Kedua, air sebagai sarang vektor penyakit. Air dapat berperan sebagai sarang insekta yang menyebarkan penyakit pada masyarakat. Insekta ini disebut sebagai vektor penyakit. Vektor yang bersarang di air dan penting di Indonesia, pada umumnya adalah nyamuk dari berbagai genus/spesies. Penyakitnya antara lain filariasis, demam berdarah, dan malaria.
Ketiga, penyakit yang disebabkan kurangnya penyediaan air bersih. Kurangnya air bersih, khususnya untuk menjaga kebersihan diri, dapat menimbulkan berbagai penyakit kulit dan mata. Hal ini terjadi, karena bakteri yang selalu ada pada kulit dan mata mempunyai kesempatan untuk berkembang. Penyakit yang tergolong dalam kelompok ini adalah penyakit trachoma, segala macam penyakit kulit yang disebabkan jamur, dan bakteri. Juga termasuk di sini penyakit scabies yang disebabkan oleh Sarcoptes scabei, sejenis tungau.
Keempat, air sebagai sarang hospes sementara penyakit. Penyakit yang hospes sementaranya ada di air dan terpenting adalah penyakit cacing schistosomiasis dan dracontiasis.
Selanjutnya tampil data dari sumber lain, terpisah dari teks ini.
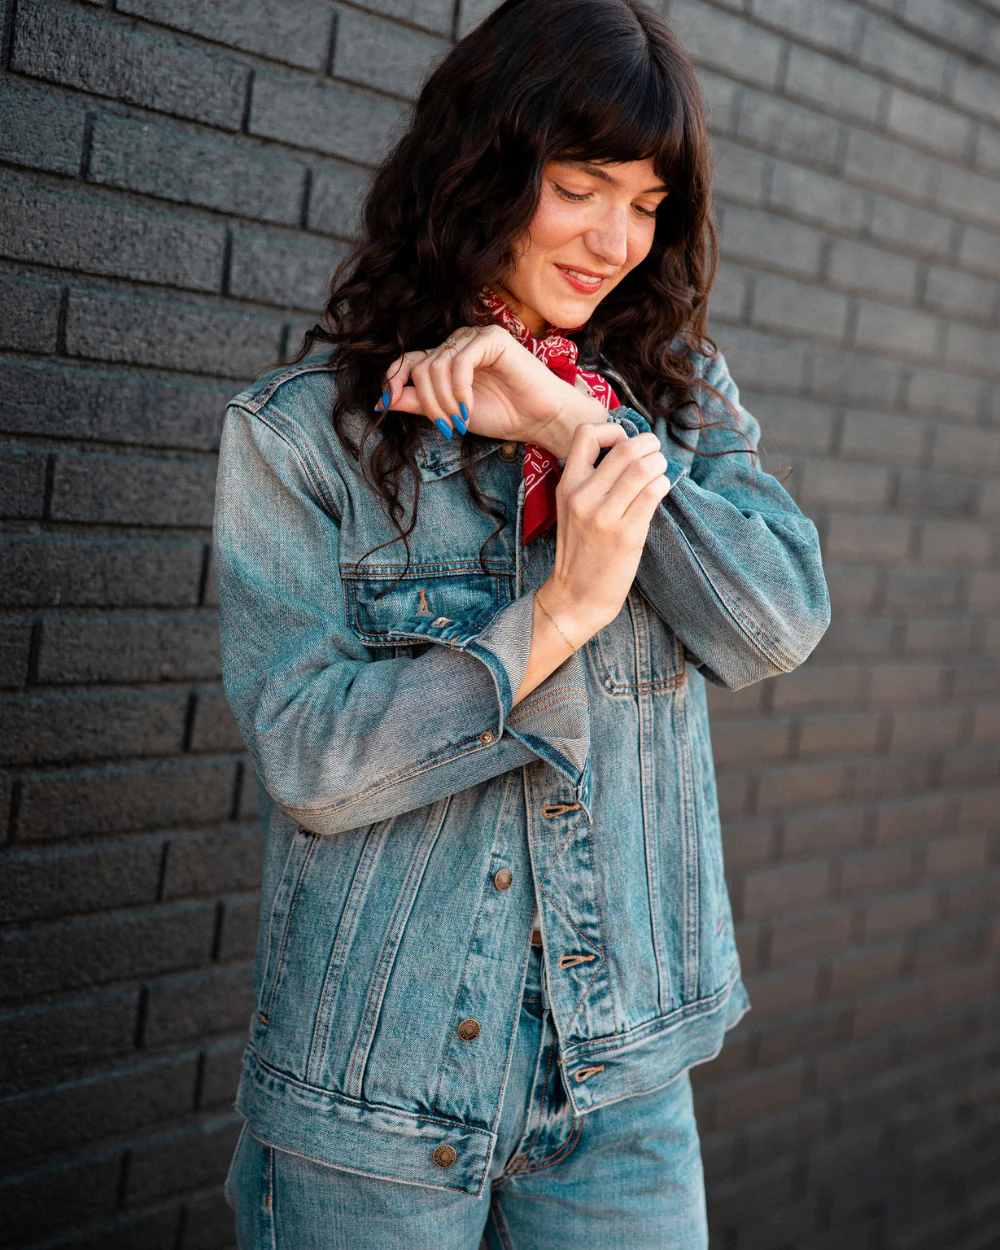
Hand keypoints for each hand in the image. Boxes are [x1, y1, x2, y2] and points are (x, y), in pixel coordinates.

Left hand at [377, 324, 608, 454]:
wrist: (539, 418)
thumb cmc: (501, 414)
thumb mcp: (449, 413)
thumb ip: (418, 403)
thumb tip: (382, 400)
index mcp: (446, 356)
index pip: (408, 360)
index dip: (392, 379)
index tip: (385, 403)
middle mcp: (458, 342)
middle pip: (420, 367)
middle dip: (428, 402)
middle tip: (447, 426)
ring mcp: (475, 337)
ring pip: (436, 365)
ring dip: (443, 400)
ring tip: (460, 420)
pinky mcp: (492, 338)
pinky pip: (460, 361)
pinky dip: (459, 389)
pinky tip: (468, 407)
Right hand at [537, 422, 671, 642]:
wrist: (577, 595)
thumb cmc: (581, 549)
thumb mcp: (571, 508)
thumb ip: (591, 479)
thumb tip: (630, 448)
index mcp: (567, 485)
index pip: (586, 433)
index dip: (613, 430)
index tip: (624, 445)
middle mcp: (583, 496)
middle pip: (626, 448)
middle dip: (649, 445)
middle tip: (655, 454)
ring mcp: (604, 516)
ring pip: (644, 468)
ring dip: (660, 464)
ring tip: (660, 472)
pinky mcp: (626, 534)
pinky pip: (654, 493)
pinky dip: (664, 485)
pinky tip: (661, 491)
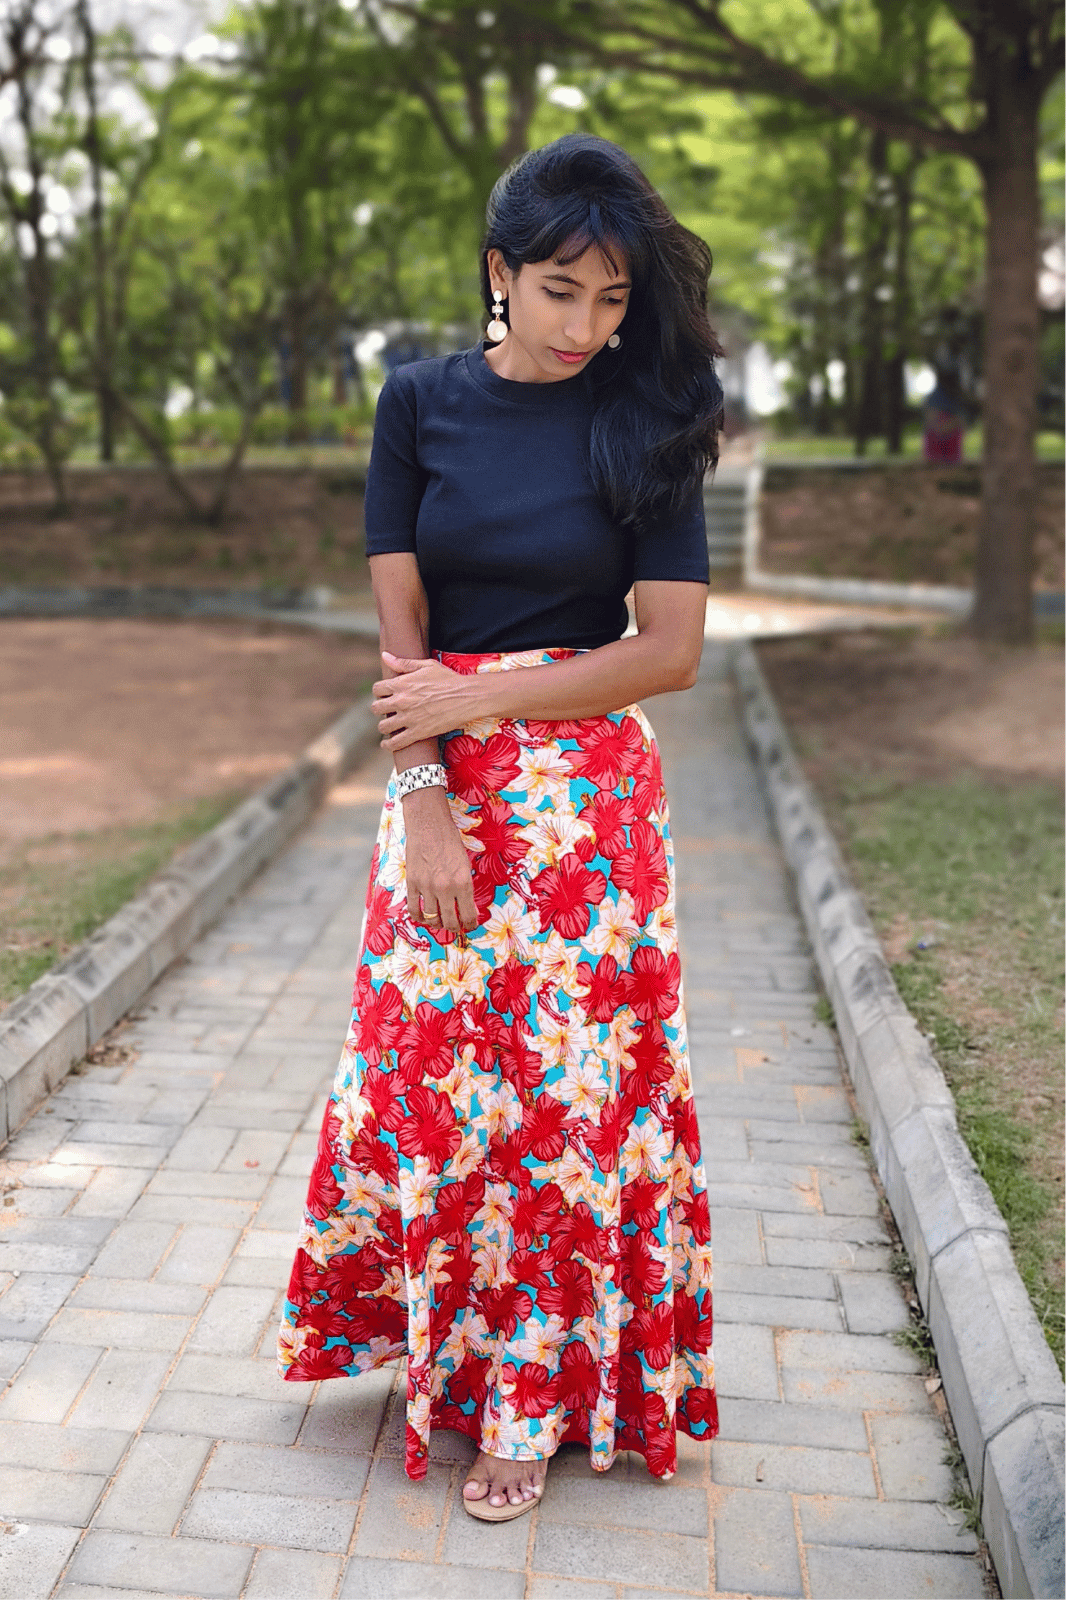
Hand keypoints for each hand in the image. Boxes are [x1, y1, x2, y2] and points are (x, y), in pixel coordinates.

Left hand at [373, 652, 479, 749]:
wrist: (467, 697)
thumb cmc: (448, 679)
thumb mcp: (427, 665)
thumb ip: (403, 663)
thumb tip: (385, 656)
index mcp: (402, 683)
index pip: (377, 689)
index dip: (380, 692)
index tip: (385, 695)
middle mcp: (401, 701)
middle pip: (376, 707)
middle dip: (380, 708)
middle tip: (387, 710)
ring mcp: (409, 718)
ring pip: (383, 726)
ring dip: (384, 726)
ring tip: (389, 725)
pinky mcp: (418, 733)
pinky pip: (395, 742)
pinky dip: (388, 744)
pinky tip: (387, 743)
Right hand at [402, 787, 478, 932]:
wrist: (428, 825)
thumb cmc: (450, 841)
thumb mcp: (465, 863)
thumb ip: (465, 886)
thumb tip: (467, 906)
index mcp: (463, 882)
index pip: (468, 914)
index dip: (470, 924)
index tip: (470, 925)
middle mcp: (446, 888)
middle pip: (450, 921)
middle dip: (455, 928)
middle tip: (456, 927)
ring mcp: (427, 887)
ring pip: (432, 918)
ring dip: (438, 924)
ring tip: (441, 923)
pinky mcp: (412, 883)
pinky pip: (414, 909)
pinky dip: (419, 917)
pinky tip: (424, 917)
Sementara itu, penyakit tidak menular yang dapat disebarkan lewat air banyak sekali, tergantung penyebabnya. Penyebab penyakit ini dapat dikelompokkan sebagai zat-zat kimia dan zat-zat fisis. Penyakit yang disebabkan zat kimia banyak sekali ragamnya. Beberapa kejadian epidemis yang pernah dilaporkan, antara lain wabah yang disebabkan keracunan air raksa, cadmium, dan cobalt. (George L. Waldbott; 1973).
Belajar dari Kanada
Berdasarkan uraian di atas, maka sudah sepatutnya kita harus mengelola air secara benar dan berkelanjutan. Bukanya memperlakukan air seperti sekarang, yaitu suatu kondisi yang paradoks, di mana air yang begitu diminati oleh makhluk hidup (termasuk manusia), tidak mendapatkan perlakuan yang semestinya dan layak.